I learned the truth later, when developing a Django application which sits on top of the existing phpBB tables. All the data in the tables was stored wrongly encoded, but since the encoding and decoding were symmetrically wrong, all the characters were displayed correctly. Unfortunately, the database content is stored wrongly.
The problem is, all the databases on Dreamhost are created with LATIN1 default encoding (LATIN1 and ISO-8859-1 are synonyms), and it’s impossible to create a database with, say, UTF-8 default encoding. As a result, all the connections to the database are in LATIN1 by default.
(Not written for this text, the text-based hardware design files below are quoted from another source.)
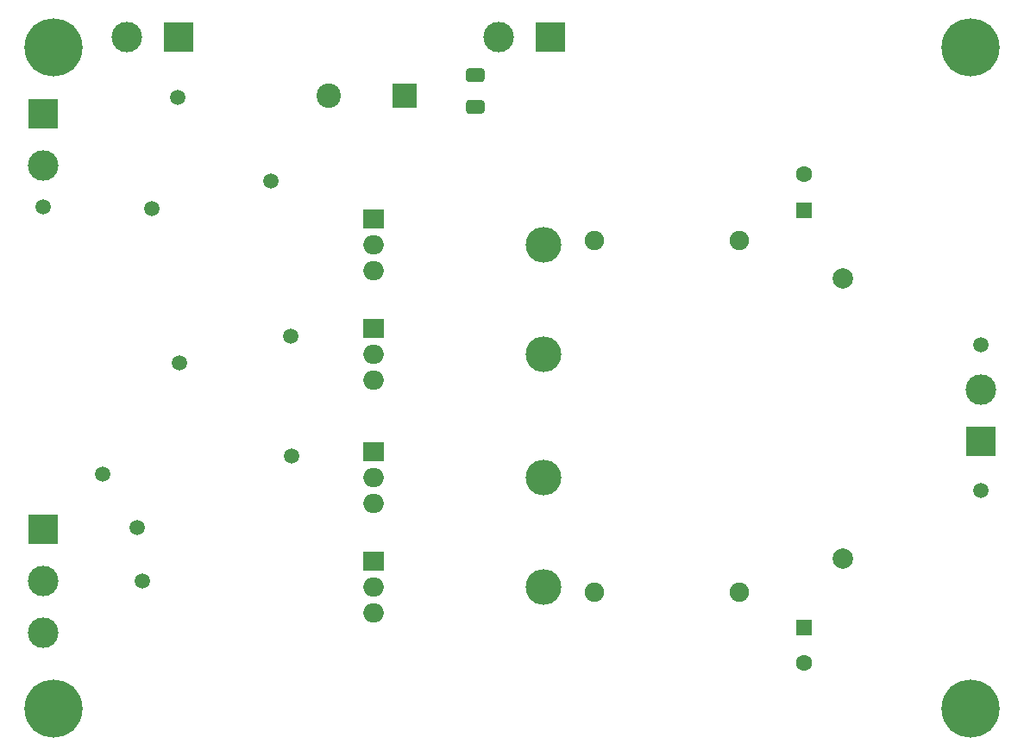
<source format=gbs>
G04 #@! TF.GenerationSoftware,KiCad,Pcbnew,5.1.10*
G04 #@! TF.CreationDate,2021-08-16T10:52:11+12:00*
G04 #@! TF.ProjectId,DClassAmplifier,44436c61-7373-4416-9d70-6c6966696572,rev?*
G04 #@! TF.SameCoordinates,Original*
G04 #@! TF.FileFunction,Soldermask,Bot*
G04 #@! TF.FilePolarity,Negative*
%FSLAX46Y46*%
G04 Gerber Fmt 4.6, Leading zero omitted, Abs format (unit mm)*
G04 Created by KiCad (PCBNEW 5.1.10) date 2021-08-16 10:52:11*
%MOMM*%
%LPD*%
G01*
G04 APERTURE LIST*
%ADD10C,1.500000*%
%ADD11C,3.000000*%
%ADD12R,3.000000X3.000000*%
%ADD13O,2.000000X1.905000*%
%ADD14R,2.000000X1.905000*%
%ADD15O,3.500000X3.500000*%
%ADD16C,2.000000*%
%ADD17C,1.905000*%
%ADD18C,1.600000*%
%ADD19R,1.600000X1.600000*%
%ADD20C,2.400000*%
%ADD21R,2.400000X2.400000*%
%ADD22C,5.700000*%
G04 APERTURE END LIST*
D10*
X98970000Y-78220000D03*
X121320000Y-75650000D03*
D11*
X107170000Y-61500000D03*
D12*
X112250000Y-61500000D03*
D13*
X131400000Y-118080000D03*
X131400000Y-115540000D03*
D14*
X131400000Y-113000000D03*
D15*
X148060000Y-115540000D03*
D13*
X131400000Y-107280000D03*
X131400000Y-104740000D03*
D14*
X131400000Y-102200000D03*
D15*
X148060000Y-104740000D03*
D13*
X131400000Y-95180000D03*
X131400000Y-92640000D03*
D14*
X131400000Y-90100000D03*
D15*
X148060000Y-92640000D03*
D13*
X131400000Y-84480000D03*
X131400000Y-81940000D03*
D14*
X131400000Y-79400000D03*
D15*
X148060000Y-81940000D03*
D16*
X177500000Y-85250000D03*
X177500000Y-112750000D03*
D10*
X109675000Y-78325000D03*
X112400000Y-93500000D03*
X123400000Y-102675000D03*
X191000000Y-106000000D03*
X191000000Y-91750000D03*
X123325000Y-90850000D03*
X104850000Y-104450000D03*
X108250000Y-109650000D03*
X108750000Y-114950000D03*
X112210000Y-67400000D03*
D17*
X153088000Y-116000000D03*
X167312000Y-116000000D03*
X167312000Y-81500000D03*
X153088000Y-81500000D03*
D11*
X98975000Y-74100000D03*
D12*
X98975000Y-69020000D03*
D11*
X191000000Y-96170000D03*
D12*
X191000000Y-101250000D03*
D11*
X99025000Y-120030000D03*
X99025000Y-114950000D03*
D12*
X99025000Y-109870000D03*
D11*
X143670000Y-61500000D03*
D12*
X148750000Y-61500000D03*
D18*
X173700000Y-123000000D03*
D19*
X173700000Y-119500000D03*
D18*
X173700000Y-75000000D03*
D19*
X173700000Y-78500000D03*
D20*
X127000000Y-67250000D03*
D21*
X134500000Y-67250000D03*
G36*
G01*
X142050003Y-69025000D02*
X140749997Y-69025000D01*
G75*
G02*
X140500000Y-68775003I0J249997D01*
G01*
X140500000Y-67949997D01*
G75*
G02*
X140749997Y-67700000I249997J0D01*
G01*
X142050003Y-67700000D01*
G75*
G02*
X142300000Y-67949997I0J-249997D01*
G01*
X142300000Y-68775003D01*
G75*
G02*
X142050003Y-69025000I-249997J0D01*
G01*
G37*
G36*
G01*
X142050003Y-65900000D02*
X140749997Y-65900000D01*
G75*
G02*
X140500000Y-65650003I0J249997D01*
G01*
X140500000Y-64824997D01*
G75*
G02*
X140749997Y-64575000I249997J0D01*
G01*
X142050003Y-64575000D01*
G75*
G02*
X142300000Y-64824997I0J-249997D01*
G01*
X142300000Y-65650003D01*
G75*
G02*
X142050003Y-65900000I-249997J0D01*
G01*
G37*
D22*
X190000000Y-127500000D03*
X100000000Y-127500000D03*
X190000000Y-62500000D03*
X100000000Y-62500000D03*
M02*

</source>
It is possible to set the encoding to UTF-8, but applications don’t do that. Typically. Because Django does.
Django stores all the text correctly encoded, other applications ― wrongly. Everything is fine, unless Django reads data from other applications. All the accented characters are trashed. I’ve written a small wrapper function that could bring some of the text to the proper encoding:
def repair_encoding(s): try: return s.decode('utf-8').encode('latin1').decode('latin2').encode('utf-8') except: return s
What it does, is:
- Read the data (variable s) and consider it an UTF-8 encoded text, storing it as Unicode
- Encode the Unicode object in LATIN1
- Take the LATIN1-encoded text and consider it LATIN2, convert it to Unicode again
- Encode it in UTF-8
- If any of the above fails, just return the original data
Steps 1-4 can fail, especially step 2, where it can happen that the Unicode object contains characters that are not present in LATIN1.
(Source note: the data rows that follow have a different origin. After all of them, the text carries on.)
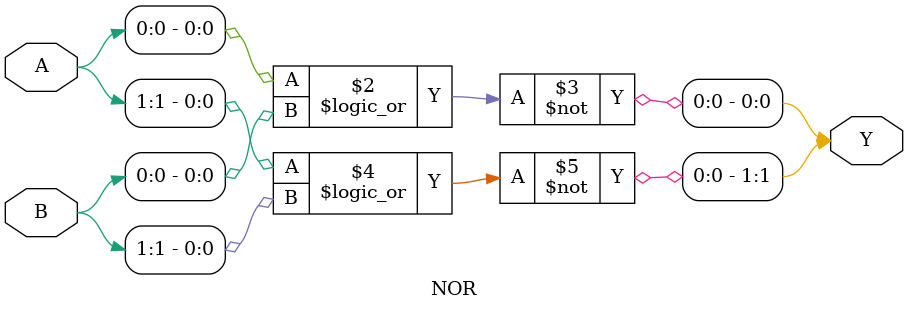
<source format=v>
module NOR(
	input [1:0 ]A, B,
	output reg [1:0] Y
);

always @*
begin
    Y[0] = ~(A[0] || B[0]);
    Y[1] = ~(A[1] || B[1]);
end

endmodule
</source>
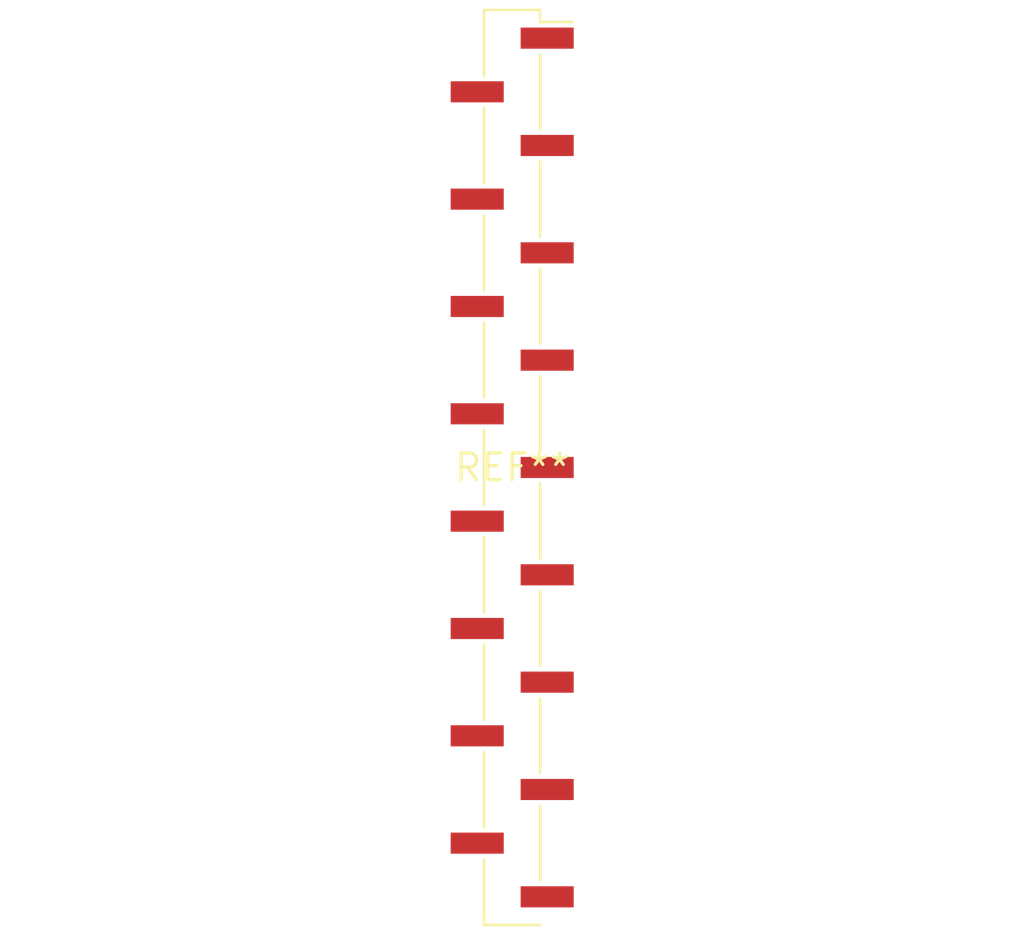
<source format=kicad_pcb>
(kicad_pcb (version 20240108) (generator pcbnew)

  (general
    (thickness 1.6)
  )

  (paper "A4")
  (layers
    (0 "F.Cu" signal)
    (31 "B.Cu" signal)
    (32 "B.Adhes" user "B.Adhesive")
    (33 "F.Adhes" user "F.Adhesive")
    (34 "B.Paste" user)
    (35 "F.Paste" user)
    (36 "B.SilkS" user "B.Silkscreen")
    (37 "F.SilkS" user "F.Silkscreen")
    (38 "B.Mask" user)
    (39 "F.Mask" user)
    (40 "Dwgs.User" user "User.Drawings")
    (41 "Cmts.User" user "User.Comments")
    (42 "Eco1.User" user "User.Eco1")
    (43 "Eco2.User" user "User.Eco2")
    (44 "Edge.Cuts" user)
    (45 "Margin" user)
    (46 "B.CrtYd" user "B.Courtyard")
    (47 "F.CrtYd" user "F.Courtyard")
    (48 "B.Fab" user)
    (49 "F.Fab" user)
    (50 "User.1" user)
    (51 "User.2" user)
    (52 "User.3" user)
    (53 "User.4" user)
    (54 "User.5" user)
    (55 "User.6" user)
    (56 "User.7" user)
    (57 "User.8" user)
    (58 "User.9" user)
  )

  (setup
    (pad_to_mask_clearance 0)
    (pcbplotparams
      (layerselection 0x00010fc_ffffffff)
      (plot_on_all_layers_selection 0x0000000_00000000)
      (disableapertmacros false)
      (usegerberextensions false)
      (usegerberattributes false)
      (usegerberadvancedattributes false)
      (creategerberjobfile false)
      (dashed_line_dash_ratio 12.000000)
      (dashed_line_gap_ratio 3.000000)
      (svgprecision 4)
      (plotframeref false)
      (viasonmask false)
      (mode 1)
      (useauxorigin false)
      (hpglpennumber 1)
      (hpglpenspeed 20)
      (hpglpendiameter 15.000000)
      (dxfpolygonmode false)
      (dxfimperialunits false)
      (dxfusepcbnewfont false)
      (psnegative false)
      (psa4output false)
      (plotreference false)
      (plotvalue false)
      (plotinvisibletext false)
      (sketchpadsonfab false)
      (subtractmaskfromsilk false)
      (outputformat 1)
      (mirror false)
      (drillshape 1)
      (scaleselection 1)
      (outputdirectory "")
    )
  )

  (net 0 "")

  (footprint "PinHeader_1x17_P2.54mm_Vertical_SMD_Pin1Right" (layer "F.Cu") (at 0 0))

)

</source>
This hack allows to read data from PHP applications, but I wanted to repair the wrongly encoded text, so all the database content is straightened out. I saw some tutorials which involved dumping and restoring the database. I didn’t want that because that would mean a considerable downtime. I wanted to fix that in place. I’ve finally figured it out. Here’s how to fix column colname in table tablename.
SET NAMES latin1;
ALTER TABLE tablename MODIFY COLUMN colname TEXT CHARACTER SET latin1;
ALTER TABLE tablename MODIFY COLUMN colname blob;
ALTER TABLE tablename MODIFY COLUMN colname TEXT CHARACTER SET utf8;
SET NAMES utf8;
It should be ran against every TEXT column in the database. The same applies to the VARCHAR and CHAR columns.
After applying the script, all the data in the database is encoded correctly. The problem is that the PHP applications started displaying trashed text on-line. It was due the default LATIN1 encoding connection on Dreamhost. I fixed it by adding the below query just after the connection was established. Alternatively, it could be added before every query.
SET NAMES utf8;
This line sets the connection encoding to UTF-8, so all the data is transmitted to the application in correct encoding.
If I knew how to set the default encoding to UTF-8, it wouldn’t be necessary. I’ve posted a question about it on Dreamhost forum. We’ll see if there will be any answer.